Badmouthing Xinjiang persistently futile

Local residents walk in a street at a scenic spot in the ancient city of Kashgar, Northwest China's Xinjiang Uygur autonomous region, May 16, 2020. (PHOTO / XINHUA)

In August 2018, Lawrence Wilkerson, chief of staff to former US secretary of state Colin Powell, gave a speech at the Ron Paul Institute's Washington Conference.

In his speech, he admitted the US plotted to create unrest in China's Xinjiang Uygur autonomous region with the aim of triggering a collapse of the country from within.

It is therefore not coincidental that with the Donald Trump administration stepping up its misinformation campaign accusing China of human rights abuses in the region, the US Congress approved the Eli Wiesel Genocide and Atrocities Prevention Act that year.

Pursuant to that Act, the US Department of State submitted its fourth annual report to the Congress on Friday outlining the United States' work to prevent and respond to "atrocities" over the past year and presenting its current "concerns".

It also released its first Strategy to Anticipate, Prevent, and Respond to Atrocities that is supposedly intended to guide "a true whole-of-government effort for atrocity prevention and response".

That phrase, which echoes the call for "a whole-of-government approach to counter China" in The United States Strategic Approach to the People's Republic of China that was released by the White House in 2020 serves to highlight why the US continues to work with allies and partners "to call on the People's Republic of China to end crimes against humanity and genocide in Xinjiang".

It is not about human rights, but about pressuring China.
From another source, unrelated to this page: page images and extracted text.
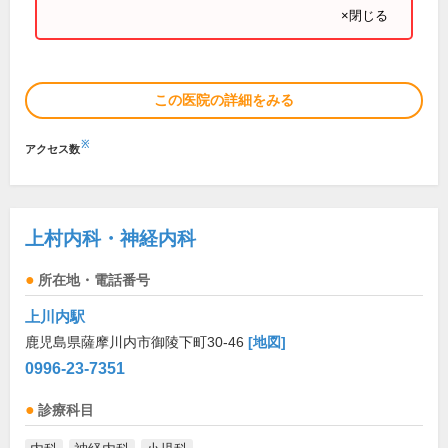
×閉じる
この医院の詳細をみる
※
アクセス数
上村内科・神経内科
所在地・電話番号
上川内駅
鹿児島県薩摩川内市御陵下町30-46
[地図]
0996-23-7351
診療科目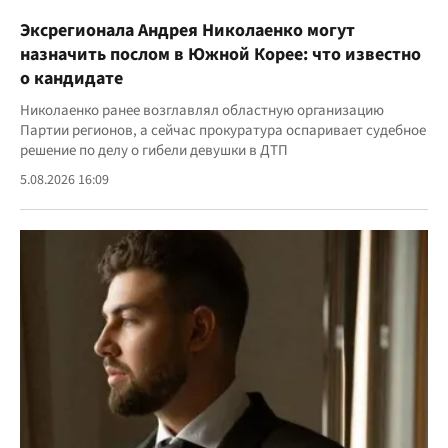
Эксрегионала Андрея Николаенко могут
назначить послом в Южной Корее: что известно
о кандидате
Николаенко ранее возглавлял областную организацию
Партии регионов, а сейчас прокуратура оспаривает судебное
решение по делу о гибели девушки в ДТП
5.08.2026 16:09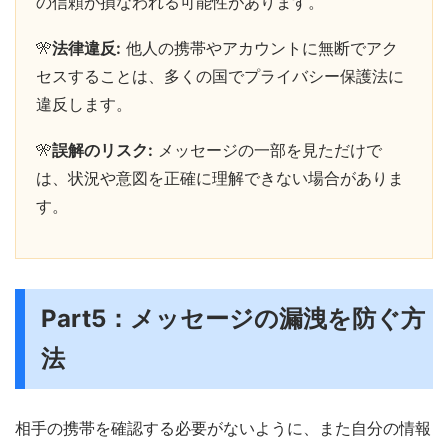
の信頼が損なわれる可能性があります。
🎌
法律違反:
他人の携帯やアカウントに無断でアク
セスすることは、多くの国でプライバシー保護法に
違反します。
🎌
誤解のリスク:
メッセージの一部を見ただけで
は、状況や意図を正確に理解できない場合がありま
す。
Part5：メッセージの漏洩を防ぐ方
法
相手の携帯を確認する必要がないように、また自分の情報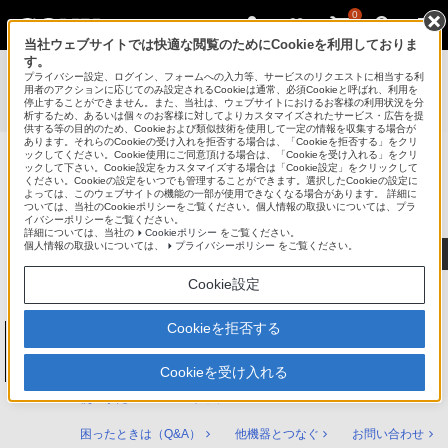
0
当社ウェブサイトでは快適な閲覧のためにCookieを利用しておりま
す。
使いかたマニュアル（取扱説明 Web版）
>
プライバシー設定、ログイン、フォームへの入力等、サービスのリクエストに相当する利
BDZ-FBT6100 / BDZ-FBT4100 / BDZ-FBT2100 / BDZ-
用者のアクションに応じてのみ設定されるCookieは通常、必須Cookieと呼ばれ、利用を
停止することができません。また、当社は、ウェブサイトにおけるお客様の利用状況を分
FBW2100 / BDZ-FBW1100 使いかたマニュアル
析するため、あるいは個々のお客様に対してよりカスタマイズされたサービス・広告を提
供する等の目的のため、Cookieおよび類似技術を使用して一定の情報を収集する場合が
あります。それらのCookieの受け入れを拒否する場合は、「Cookieを拒否する」をクリ
ックしてください。Cookie使用にご同意頂ける場合は、「Cookieを受け入れる」をクリ
ックして下さい。Cookie設定をカスタマイズする場合は「Cookie設定」をクリックして
ブルーレイディスク/DVDレコーダー
ください。Cookieの設定をいつでも管理することができます。選択したCookieの設定に
サポート・お問い合わせ
よっては、このウェブサイトの機能の一部が使用できなくなる場合があります。 詳細に
ついては、当社のCookieポリシーをご覧ください。個人情報の取扱いについては、プラ
イバシーポリシーをご覧ください。
詳細については、当社の
Cookieポリシー
をご覧ください。
個人情報の取扱いについては、
プライバシーポリシー
をご覧ください。
Cookie設定
Cookieを拒否する
ブルーレイディスク/DVDレコーダー
BDZ-FBT6100 / BDZ-FBT4100 / BDZ-
FBT2100 / BDZ-FBW2100 / BDZ-FBW1100
Cookieを受け入れる
使いかたマニュアル トップ
困ったときは（Q&A）
他機器とつなぐ
お問い合わせ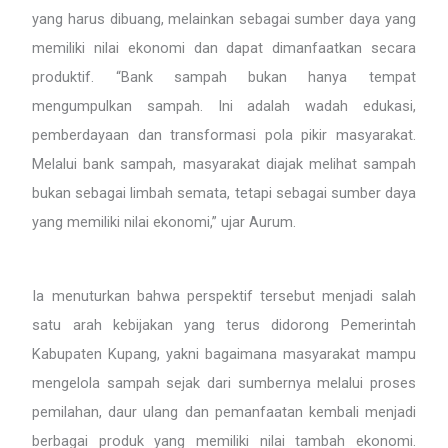
yang harus dibuang, melainkan sebagai sumber daya yang
memiliki nilai ekonomi dan dapat dimanfaatkan secara
produktif. “Bank sampah bukan hanya tempat
mengumpulkan sampah. Ini adalah wadah edukasi,
pemberdayaan dan transformasi pola pikir masyarakat.
Melalui bank sampah, masyarakat diajak melihat sampah
bukan sebagai limbah semata, tetapi sebagai sumber daya
yang memiliki nilai ekonomi,” ujar Aurum.
Ia menuturkan bahwa perspektif tersebut menjadi salah
satu arah kebijakan yang terus didorong Pemerintah
Kabupaten Kupang, yakni bagaimana masyarakat mampu
mengelola sampah sejak dari sumbernya melalui proses
pemilahan, daur ulang dan pemanfaatan kembali menjadi
berbagai produk yang memiliki nilai tambah ekonomi.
By fabricating lies about Xinjiang and smearing China, the US is playing its political games.

Echoing the "Uyghur Forced Labor Prevention Act" that came into effect on June 21, the annual report targets some key industries in Xinjiang that are competitive with those in the US, such as tomatoes, cotton and polysilicon.
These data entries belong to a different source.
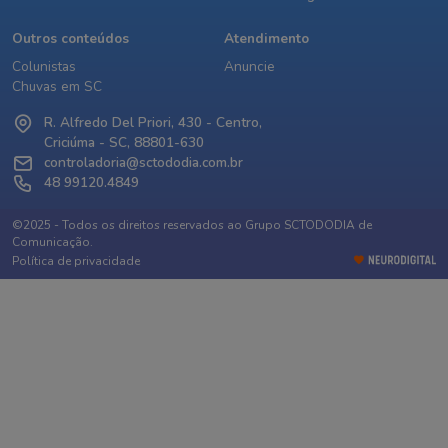
Outros conteúdos
Atendimento
Colunistas
Anuncie
Chuvas em SC
R. Alfredo Del Priori, 430 - Centro,
Criciúma - SC, 88801-630
controladoria@sctododia.com.br
48 99120.4849
©2025 - Todos os direitos reservados ao Grupo SCTODODIA de
Comunicação.
Política de privacidade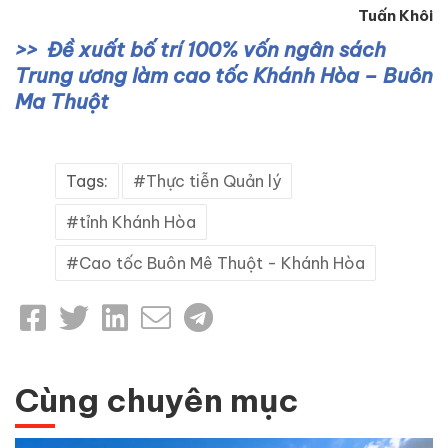
Tuấn Khôi
Đề xuất bố trí 100% vốn ngân sách
Trung ương làm cao tốc Khánh Hòa – Buôn
Ma Thuột
Tags:
Thực tiễn Quản lý
tỉnh Khánh Hòa
Cao tốc Buôn Mê Thuột - Khánh Hòa
Cùng chuyên mục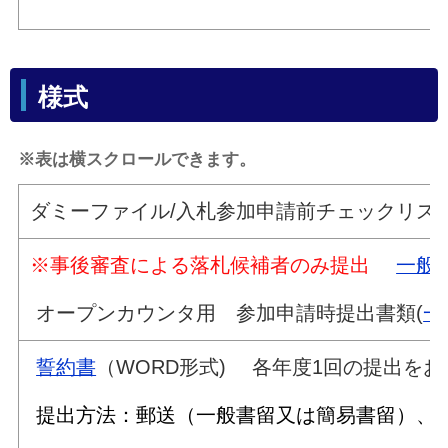
様式
※表は横スクロールできます。
ダミーファイル/入札参加申請前チェックリス
※事後審査による落札候補者のみ提出
一般
オープンカウンタ用 参加申請時提出書類(
一
誓約書
（WORD形式) 各年度1回の提出を
提出方法：郵送（一般書留又は簡易書留）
Under the guise of "protecting Xinjiang human rights", the US is trying to destroy the key industries of Xinjiang and creating unemployment and poverty there in a bid to stir up discontent and unrest.

Introducing the report and strategy on Friday, Deputy Secretary of State Wendy Sherman said they demonstrate the US' commitment to holding the perpetrators of atrocities to account, while Isobel Coleman, deputy administrator of the US Agency for International Development, said that the worst forms of violence and human rights violations result from pernicious long-term development challenges, democratic backsliding, lack of respect for human rights and the rule of law, conflict and political instability, gender inequality, and corruption. If those sound familiar, it is because they have become characteristic of the ills in the US political system and society.

The US should turn its human rights scrutiny on itself, instead of continuing to push its lies of "genocide" and "forced labor" in Xinjiang.